## EXCERPTED RECORDS
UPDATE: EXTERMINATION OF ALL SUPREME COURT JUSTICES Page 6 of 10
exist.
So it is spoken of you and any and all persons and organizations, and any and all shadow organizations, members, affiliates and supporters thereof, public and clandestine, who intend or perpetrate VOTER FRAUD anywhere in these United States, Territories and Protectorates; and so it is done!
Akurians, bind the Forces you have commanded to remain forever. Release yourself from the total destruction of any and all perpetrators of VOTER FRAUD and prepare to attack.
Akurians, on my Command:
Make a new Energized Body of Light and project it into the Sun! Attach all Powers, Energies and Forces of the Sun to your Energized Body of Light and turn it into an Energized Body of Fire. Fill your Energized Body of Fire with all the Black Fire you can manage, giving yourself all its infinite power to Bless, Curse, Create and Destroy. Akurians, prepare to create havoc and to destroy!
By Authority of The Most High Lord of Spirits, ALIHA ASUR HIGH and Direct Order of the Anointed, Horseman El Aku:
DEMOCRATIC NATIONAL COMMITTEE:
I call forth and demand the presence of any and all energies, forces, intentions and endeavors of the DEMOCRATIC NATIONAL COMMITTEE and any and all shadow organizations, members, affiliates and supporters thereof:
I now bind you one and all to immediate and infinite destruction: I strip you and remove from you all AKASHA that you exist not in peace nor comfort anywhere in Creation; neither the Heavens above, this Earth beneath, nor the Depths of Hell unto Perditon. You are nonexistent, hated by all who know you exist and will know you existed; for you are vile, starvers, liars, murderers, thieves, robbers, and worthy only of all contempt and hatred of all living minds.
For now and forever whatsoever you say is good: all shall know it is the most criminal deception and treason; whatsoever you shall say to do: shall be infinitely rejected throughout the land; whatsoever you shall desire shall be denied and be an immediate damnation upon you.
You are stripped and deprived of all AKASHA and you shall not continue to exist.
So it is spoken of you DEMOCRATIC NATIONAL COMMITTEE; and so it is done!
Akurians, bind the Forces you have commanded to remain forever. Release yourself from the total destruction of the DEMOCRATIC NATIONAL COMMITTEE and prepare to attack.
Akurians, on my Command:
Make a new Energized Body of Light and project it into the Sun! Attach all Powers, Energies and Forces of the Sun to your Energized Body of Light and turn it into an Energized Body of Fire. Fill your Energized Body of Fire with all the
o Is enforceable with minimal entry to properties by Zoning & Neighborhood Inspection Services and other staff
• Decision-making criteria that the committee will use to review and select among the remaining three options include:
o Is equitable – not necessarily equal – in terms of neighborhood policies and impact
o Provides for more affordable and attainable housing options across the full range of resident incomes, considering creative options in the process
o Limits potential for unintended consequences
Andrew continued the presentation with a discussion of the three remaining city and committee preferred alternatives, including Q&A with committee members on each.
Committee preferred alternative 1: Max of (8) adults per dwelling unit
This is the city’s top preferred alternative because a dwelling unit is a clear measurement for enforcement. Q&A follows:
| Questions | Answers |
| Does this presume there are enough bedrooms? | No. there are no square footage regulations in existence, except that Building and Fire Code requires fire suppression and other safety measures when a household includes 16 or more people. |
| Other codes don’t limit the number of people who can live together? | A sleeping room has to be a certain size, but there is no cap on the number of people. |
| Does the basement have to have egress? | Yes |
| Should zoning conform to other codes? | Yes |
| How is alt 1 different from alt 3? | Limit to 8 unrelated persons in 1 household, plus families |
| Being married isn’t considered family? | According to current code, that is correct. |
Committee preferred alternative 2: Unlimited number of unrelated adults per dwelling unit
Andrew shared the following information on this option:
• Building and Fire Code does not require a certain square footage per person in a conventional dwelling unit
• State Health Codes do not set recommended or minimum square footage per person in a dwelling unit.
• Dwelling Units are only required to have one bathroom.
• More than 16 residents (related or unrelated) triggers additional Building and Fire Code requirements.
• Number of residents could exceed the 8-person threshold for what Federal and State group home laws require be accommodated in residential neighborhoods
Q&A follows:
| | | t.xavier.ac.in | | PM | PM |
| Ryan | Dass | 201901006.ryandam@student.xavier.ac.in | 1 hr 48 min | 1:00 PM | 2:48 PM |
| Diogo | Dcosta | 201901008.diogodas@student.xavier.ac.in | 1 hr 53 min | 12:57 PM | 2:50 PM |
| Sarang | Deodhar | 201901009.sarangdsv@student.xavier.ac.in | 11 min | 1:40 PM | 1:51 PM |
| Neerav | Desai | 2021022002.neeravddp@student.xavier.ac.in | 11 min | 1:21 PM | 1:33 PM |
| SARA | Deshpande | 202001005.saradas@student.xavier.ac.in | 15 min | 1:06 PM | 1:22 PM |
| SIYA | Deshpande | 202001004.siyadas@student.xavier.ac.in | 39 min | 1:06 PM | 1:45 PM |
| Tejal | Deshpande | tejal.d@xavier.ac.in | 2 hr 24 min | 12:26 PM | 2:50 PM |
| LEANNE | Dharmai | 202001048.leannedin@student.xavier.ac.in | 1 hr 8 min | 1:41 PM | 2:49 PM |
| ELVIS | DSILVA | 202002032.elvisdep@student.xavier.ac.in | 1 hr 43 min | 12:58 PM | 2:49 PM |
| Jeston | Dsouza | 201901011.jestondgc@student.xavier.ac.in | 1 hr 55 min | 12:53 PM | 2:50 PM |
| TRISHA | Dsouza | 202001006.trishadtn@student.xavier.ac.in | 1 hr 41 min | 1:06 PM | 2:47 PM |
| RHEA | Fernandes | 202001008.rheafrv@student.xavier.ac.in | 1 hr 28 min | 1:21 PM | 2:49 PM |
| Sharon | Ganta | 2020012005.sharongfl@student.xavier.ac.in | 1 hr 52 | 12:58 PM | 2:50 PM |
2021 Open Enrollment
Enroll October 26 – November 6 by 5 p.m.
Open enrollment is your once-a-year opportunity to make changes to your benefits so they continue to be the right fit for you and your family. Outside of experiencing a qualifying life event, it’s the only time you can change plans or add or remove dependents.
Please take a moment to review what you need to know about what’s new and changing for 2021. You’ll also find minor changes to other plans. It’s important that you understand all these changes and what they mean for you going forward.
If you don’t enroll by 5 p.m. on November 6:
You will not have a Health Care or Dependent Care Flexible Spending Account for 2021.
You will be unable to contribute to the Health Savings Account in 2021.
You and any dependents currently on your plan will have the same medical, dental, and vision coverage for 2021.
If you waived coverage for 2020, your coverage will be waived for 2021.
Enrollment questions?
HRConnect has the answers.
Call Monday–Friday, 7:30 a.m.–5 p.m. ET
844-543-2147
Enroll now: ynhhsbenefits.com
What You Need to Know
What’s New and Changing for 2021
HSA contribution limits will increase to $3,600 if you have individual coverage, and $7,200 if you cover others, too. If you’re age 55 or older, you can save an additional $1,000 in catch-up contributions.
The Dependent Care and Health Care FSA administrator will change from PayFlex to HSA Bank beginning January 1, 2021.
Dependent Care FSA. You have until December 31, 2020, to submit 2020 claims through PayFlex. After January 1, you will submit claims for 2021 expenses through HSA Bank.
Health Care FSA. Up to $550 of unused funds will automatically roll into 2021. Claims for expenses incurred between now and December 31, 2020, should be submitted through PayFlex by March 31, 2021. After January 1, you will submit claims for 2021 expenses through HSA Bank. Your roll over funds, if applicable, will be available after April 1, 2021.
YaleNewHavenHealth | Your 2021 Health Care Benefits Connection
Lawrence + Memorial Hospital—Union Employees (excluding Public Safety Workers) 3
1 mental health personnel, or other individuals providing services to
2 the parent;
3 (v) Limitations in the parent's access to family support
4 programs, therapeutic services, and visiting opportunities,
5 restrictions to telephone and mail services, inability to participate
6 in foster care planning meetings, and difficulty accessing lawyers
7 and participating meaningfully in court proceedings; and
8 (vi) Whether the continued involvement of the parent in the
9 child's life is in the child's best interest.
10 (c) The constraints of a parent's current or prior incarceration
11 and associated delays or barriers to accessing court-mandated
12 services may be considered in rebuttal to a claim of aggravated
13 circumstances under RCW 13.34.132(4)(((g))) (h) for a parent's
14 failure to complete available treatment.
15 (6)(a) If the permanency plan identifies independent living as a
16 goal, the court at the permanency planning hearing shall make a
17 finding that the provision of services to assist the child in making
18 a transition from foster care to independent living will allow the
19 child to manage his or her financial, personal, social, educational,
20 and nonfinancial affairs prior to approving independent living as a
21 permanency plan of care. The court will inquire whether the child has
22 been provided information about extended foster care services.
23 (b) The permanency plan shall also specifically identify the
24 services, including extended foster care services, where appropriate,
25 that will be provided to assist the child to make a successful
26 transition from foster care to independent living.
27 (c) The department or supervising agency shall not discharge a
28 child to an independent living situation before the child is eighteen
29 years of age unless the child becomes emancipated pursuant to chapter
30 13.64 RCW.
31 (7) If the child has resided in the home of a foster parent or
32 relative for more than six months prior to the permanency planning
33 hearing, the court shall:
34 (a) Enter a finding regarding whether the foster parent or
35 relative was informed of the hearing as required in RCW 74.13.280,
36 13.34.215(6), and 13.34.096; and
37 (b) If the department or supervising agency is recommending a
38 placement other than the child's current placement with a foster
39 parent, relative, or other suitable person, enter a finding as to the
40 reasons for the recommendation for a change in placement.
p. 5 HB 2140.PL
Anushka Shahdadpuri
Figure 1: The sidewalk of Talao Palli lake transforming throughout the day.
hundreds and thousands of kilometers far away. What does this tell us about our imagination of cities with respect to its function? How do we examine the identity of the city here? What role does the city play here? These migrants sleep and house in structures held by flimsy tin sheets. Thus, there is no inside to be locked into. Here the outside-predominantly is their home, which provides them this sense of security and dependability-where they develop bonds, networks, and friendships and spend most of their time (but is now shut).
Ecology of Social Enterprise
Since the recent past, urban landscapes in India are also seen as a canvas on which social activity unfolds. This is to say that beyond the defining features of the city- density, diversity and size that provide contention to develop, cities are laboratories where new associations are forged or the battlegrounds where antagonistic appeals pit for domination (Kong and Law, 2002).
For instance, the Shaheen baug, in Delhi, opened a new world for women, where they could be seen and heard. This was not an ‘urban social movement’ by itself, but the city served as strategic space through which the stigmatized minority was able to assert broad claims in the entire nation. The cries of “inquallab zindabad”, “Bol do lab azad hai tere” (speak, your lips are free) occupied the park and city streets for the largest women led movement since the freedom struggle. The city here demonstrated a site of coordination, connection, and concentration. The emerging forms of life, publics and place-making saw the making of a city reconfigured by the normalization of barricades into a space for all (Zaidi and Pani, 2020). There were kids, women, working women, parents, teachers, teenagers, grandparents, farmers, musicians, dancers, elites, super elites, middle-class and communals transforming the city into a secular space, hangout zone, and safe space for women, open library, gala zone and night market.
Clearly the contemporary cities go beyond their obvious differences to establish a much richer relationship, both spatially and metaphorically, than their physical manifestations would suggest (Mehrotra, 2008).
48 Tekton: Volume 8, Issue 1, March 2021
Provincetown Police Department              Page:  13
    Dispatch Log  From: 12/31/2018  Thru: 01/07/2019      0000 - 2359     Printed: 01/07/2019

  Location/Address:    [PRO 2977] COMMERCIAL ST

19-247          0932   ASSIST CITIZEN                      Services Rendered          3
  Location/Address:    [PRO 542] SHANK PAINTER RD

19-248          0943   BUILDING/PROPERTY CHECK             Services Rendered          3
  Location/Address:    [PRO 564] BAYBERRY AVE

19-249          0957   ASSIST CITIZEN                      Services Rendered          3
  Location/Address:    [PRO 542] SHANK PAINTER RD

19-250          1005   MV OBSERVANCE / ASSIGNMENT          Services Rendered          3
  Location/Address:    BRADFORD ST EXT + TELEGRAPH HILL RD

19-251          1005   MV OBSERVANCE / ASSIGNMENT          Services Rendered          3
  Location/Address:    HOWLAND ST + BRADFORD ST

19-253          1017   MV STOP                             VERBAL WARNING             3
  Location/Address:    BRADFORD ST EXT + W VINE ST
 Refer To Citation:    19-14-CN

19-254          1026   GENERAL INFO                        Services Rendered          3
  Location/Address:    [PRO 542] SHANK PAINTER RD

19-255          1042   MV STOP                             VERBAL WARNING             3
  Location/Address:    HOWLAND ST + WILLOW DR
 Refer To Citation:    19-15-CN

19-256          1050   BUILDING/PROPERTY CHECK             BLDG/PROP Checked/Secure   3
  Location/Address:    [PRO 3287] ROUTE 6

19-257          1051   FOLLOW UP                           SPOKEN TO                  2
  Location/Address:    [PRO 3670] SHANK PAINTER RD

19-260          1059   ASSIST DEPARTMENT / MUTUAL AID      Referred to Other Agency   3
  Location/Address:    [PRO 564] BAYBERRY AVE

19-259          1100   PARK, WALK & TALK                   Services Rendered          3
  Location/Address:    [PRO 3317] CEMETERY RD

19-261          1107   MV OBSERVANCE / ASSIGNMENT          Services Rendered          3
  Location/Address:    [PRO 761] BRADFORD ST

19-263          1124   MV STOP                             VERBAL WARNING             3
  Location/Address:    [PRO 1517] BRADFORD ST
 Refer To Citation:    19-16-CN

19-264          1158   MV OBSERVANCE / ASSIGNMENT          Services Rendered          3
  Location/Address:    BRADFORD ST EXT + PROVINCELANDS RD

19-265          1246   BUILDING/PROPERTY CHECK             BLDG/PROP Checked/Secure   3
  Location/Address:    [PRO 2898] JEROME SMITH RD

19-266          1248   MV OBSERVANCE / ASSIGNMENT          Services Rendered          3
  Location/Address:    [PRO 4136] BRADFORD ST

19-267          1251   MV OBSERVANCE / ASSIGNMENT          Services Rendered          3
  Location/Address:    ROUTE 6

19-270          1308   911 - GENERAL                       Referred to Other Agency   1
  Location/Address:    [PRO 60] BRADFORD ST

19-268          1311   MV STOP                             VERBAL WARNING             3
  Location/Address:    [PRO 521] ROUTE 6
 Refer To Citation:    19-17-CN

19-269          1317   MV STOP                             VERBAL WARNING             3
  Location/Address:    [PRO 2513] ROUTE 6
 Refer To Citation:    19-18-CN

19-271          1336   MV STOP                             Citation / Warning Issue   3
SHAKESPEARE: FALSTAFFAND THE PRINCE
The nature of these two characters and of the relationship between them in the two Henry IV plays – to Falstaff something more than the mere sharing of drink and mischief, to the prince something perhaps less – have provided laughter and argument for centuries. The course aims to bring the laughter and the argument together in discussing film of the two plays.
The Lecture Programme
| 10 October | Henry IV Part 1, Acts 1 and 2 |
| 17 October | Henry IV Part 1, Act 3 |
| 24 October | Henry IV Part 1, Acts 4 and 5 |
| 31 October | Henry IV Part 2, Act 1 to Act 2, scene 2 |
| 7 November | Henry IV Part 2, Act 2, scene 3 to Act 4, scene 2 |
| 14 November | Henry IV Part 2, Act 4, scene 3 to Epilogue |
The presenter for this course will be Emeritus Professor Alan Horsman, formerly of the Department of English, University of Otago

## EXERCISE OBJECTIVE
Only lines that contain "supervising" are needed, so copy each of them from the data.

## SOLVED EXERCISE
27 (c) The department or supervising agency shall not discharge a
37 (b) If the department or supervising agency is recommending a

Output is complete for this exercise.